Sinn Fein MP Martin McGuinness said that people would judge the organization by its actions.
“The sectarian attacks which the UDA have been orchestrating must be brought to an immediate end,” he said.
One such incident came this week when a 105-year-old grandmother, Jane Crudden, had to be evacuated from her home by ambulance staff after she was showered with glass when loyalists attacked her North Belfast home.
Crudden, who is bed-ridden, was lying in a downstairs room when four bricks came through the window. Badly shaken, she was carried into an ambulance to be taken to a residential home to recover.
Her family said that the ordeal had left her scared. A Catholic who lives close to the Ardoyne area where she was born, Crudden has 11 children and more than 120 descendants.
There was widespread political condemnation of the attack, which is being blamed on the UDA, as are a series of other attacks last Wednesday. Four homes were attacked with bricks and paint-bombs. Three others were petrol-bombed.

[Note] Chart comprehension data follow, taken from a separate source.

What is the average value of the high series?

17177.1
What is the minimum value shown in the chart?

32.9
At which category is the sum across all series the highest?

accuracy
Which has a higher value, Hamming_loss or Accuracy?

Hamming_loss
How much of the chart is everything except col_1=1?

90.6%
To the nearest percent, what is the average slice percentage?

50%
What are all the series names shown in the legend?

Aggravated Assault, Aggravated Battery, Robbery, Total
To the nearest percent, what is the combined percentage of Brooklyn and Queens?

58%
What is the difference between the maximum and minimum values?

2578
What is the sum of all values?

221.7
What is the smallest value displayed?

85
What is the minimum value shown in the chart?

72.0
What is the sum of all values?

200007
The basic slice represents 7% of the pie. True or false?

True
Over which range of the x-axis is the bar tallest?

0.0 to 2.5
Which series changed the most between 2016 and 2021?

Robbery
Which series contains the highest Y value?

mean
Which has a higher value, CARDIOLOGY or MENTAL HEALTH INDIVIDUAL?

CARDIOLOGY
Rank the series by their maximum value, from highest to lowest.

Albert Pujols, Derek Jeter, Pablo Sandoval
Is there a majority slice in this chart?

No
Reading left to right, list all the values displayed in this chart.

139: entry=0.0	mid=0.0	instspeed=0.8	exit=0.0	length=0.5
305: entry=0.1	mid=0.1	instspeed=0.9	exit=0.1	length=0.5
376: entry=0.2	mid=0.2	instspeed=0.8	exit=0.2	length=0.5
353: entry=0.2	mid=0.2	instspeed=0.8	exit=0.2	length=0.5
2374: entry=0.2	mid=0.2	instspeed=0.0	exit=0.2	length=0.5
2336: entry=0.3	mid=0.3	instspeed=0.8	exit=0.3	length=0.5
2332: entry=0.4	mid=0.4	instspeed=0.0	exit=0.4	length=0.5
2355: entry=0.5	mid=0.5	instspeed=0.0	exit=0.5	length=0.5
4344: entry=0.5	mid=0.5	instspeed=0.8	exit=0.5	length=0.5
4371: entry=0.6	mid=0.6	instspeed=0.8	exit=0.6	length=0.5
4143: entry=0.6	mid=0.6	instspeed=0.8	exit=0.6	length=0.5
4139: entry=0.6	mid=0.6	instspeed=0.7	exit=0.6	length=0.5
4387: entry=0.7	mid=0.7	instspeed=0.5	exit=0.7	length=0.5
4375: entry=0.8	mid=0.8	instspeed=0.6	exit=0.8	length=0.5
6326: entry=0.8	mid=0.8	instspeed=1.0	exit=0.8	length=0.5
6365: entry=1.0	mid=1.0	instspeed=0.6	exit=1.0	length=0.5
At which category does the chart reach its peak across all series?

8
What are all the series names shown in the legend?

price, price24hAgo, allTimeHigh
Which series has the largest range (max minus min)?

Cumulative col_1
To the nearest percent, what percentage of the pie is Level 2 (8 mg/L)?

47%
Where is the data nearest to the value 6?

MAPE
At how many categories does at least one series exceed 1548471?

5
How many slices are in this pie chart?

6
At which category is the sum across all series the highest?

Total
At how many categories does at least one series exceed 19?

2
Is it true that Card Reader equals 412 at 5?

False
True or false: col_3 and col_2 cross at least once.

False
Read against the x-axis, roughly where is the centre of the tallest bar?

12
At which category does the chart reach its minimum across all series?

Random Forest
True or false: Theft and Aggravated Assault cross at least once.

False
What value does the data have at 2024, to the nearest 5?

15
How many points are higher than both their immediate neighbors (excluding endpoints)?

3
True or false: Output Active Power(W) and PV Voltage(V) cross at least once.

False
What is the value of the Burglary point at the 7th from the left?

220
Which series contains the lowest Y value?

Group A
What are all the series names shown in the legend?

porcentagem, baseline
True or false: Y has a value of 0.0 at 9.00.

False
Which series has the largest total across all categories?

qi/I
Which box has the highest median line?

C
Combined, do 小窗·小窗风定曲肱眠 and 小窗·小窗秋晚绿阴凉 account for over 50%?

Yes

The SDLP lord mayor of Belfast, Martin Morgan, called the attack “despicable and disgraceful.”
“My message to the thugs responsible for it is clear: there is no place for sectarianism in the new Belfast,” he said.
Cliftondene Gardens, where Crudden lives, is a comfortable residential street in the north of Belfast. But houses there and in surrounding streets have been boarded up and a number are for sale.
The street’s misfortune is that it has become one of North Belfast’s disputed areas. Protestant numbers have been dwindling in many areas in the north of city, leaving a series of tough ghettos where loyalists see themselves as besieged by Catholics.
Last year the UDA in North Belfast was taken over by a new brigadier, nicknamed “Bonzer,” who has asserted his authority by launching a previous wave of attacks in the adjoining Deerpark Road area. He has convictions for extortion and UDA membership.
The British security minister, Jane Kennedy, condemned the attack as “particularly repugnant and carried out for no reason other than base sectarianism. The perpetrators of this attack are cowardly, mindless thugs.”
Speaking after a quantity of explosives, weapons and ammunition were found in North Belfast, SDLP assemblyman Alban Maginness has expressed his outrage at the continued level of paramilitary activity in the area.
“The people of Ardoyne have suffered enough at the hands of paramilitaries,” he said. “It is time for this suffering to end. Paramilitary organizations must realize that they are not wanted within any community and represent nothing more than moral and political evil.” he said.